**EXERCISE DETAILS**: Copy word for word the entries from the line containing "Regardless of the" through the line containing "information@hrchamber.org", including both of those lines. Leave out any pictures.
BEGIN EXTRACTED DATA
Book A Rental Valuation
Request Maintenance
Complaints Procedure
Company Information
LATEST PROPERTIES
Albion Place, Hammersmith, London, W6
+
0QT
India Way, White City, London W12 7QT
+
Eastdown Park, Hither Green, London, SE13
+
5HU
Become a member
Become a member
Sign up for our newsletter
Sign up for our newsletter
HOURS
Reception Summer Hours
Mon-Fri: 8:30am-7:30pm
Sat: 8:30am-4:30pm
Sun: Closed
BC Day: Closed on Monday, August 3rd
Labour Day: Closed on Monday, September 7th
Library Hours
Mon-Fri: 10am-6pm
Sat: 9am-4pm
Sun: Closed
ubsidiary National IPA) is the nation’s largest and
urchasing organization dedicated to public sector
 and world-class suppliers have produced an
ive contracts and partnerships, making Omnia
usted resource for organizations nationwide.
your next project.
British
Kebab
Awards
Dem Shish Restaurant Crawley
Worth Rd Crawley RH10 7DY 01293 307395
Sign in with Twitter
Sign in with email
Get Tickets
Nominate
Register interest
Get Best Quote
END EXTRACTED DATA
BEGIN EXTRACTED DATA
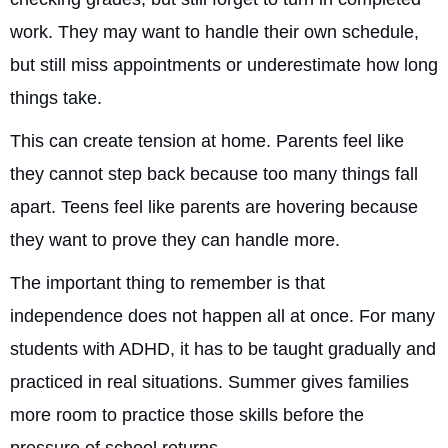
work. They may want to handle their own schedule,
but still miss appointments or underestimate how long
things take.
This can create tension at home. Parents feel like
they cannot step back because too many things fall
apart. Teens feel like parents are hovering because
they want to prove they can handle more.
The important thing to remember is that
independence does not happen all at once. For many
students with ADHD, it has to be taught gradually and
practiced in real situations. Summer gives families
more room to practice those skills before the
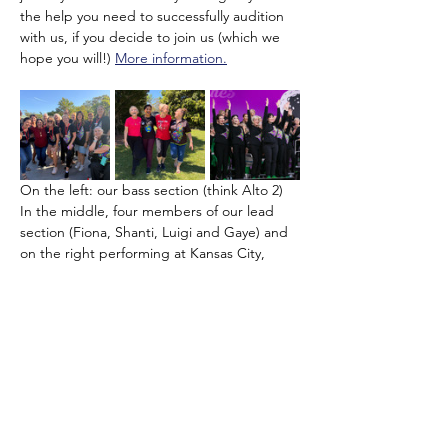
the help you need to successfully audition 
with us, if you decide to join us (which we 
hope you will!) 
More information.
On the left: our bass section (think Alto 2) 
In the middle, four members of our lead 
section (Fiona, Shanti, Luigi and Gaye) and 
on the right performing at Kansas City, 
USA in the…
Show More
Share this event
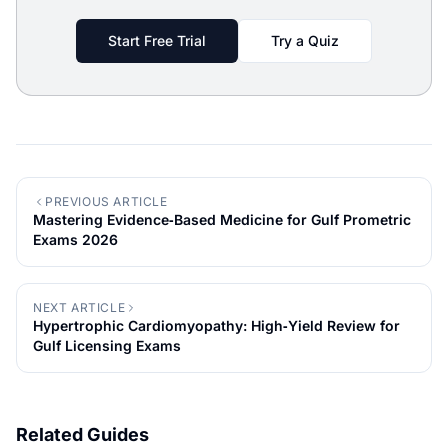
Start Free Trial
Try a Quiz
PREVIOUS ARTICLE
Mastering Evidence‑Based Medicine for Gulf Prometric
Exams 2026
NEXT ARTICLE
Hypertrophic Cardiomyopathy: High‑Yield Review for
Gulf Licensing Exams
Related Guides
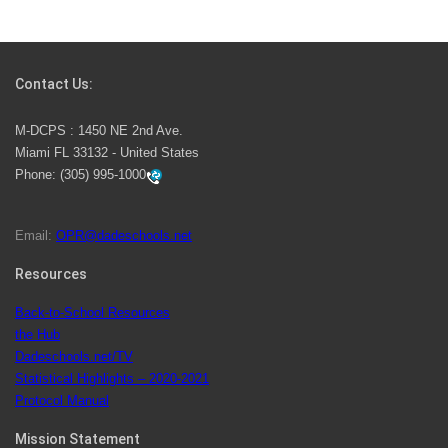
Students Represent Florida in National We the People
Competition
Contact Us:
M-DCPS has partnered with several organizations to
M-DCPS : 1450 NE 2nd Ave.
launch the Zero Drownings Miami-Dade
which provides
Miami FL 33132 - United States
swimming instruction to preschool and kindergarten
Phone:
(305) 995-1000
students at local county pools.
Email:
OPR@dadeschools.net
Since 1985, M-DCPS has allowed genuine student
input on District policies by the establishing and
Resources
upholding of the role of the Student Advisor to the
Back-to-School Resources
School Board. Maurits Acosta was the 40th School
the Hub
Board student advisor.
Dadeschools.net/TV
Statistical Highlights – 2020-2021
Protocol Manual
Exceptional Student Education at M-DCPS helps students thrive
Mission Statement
END EXTRACTED DATA
BEGIN EXTRACTED DATA
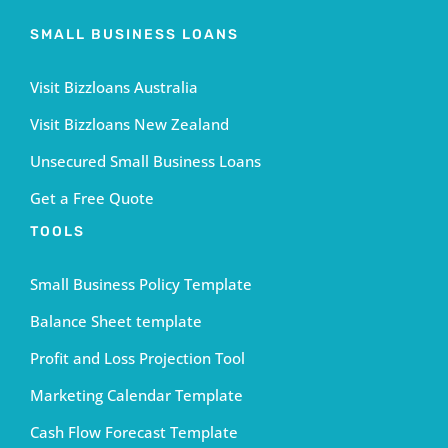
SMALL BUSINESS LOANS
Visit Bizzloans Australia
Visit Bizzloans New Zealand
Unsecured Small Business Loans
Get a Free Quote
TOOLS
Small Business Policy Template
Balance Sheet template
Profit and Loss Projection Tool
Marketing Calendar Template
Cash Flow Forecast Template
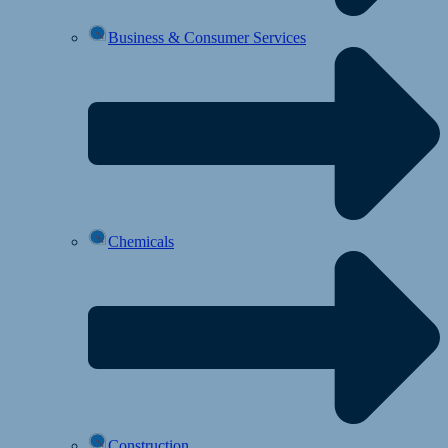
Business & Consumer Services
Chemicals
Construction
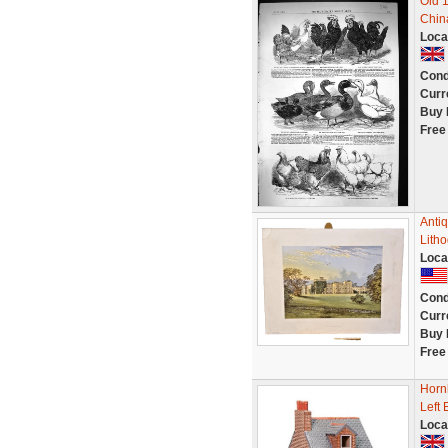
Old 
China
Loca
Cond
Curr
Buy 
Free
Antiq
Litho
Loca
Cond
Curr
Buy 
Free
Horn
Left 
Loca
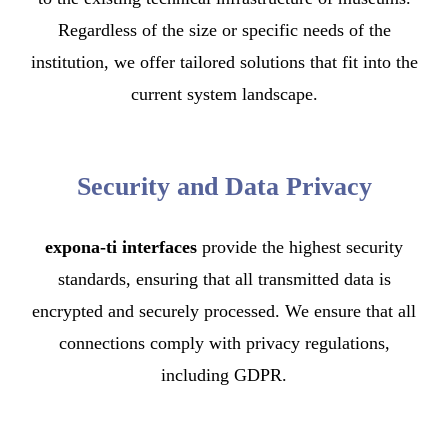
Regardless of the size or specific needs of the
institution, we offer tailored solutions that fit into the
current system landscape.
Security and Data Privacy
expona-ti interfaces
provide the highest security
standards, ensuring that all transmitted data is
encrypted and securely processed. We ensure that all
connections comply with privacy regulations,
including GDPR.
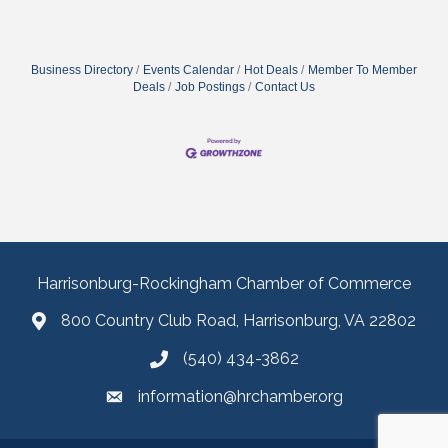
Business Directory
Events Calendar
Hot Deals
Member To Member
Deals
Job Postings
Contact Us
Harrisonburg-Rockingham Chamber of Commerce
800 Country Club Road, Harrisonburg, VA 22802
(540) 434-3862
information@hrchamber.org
END EXTRACTED DATA
**COMPLETED TASK**:
Regardless of the size or specific needs of the
institution, we offer tailored solutions that fit into the
current system landscape.
Security and Data Privacy
expona-ti interfaces
provide the highest security
standards, ensuring that all transmitted data is
encrypted and securely processed. We ensure that all
connections comply with privacy regulations,
including GDPR.
Business Directory
Events Calendar
Hot Deals
Member To Member
Deals
Job Postings
Contact Us
Harrisonburg-Rockingham Chamber of Commerce
800 Country Club Road, Harrisonburg, VA 22802
(540) 434-3862
information@hrchamber.org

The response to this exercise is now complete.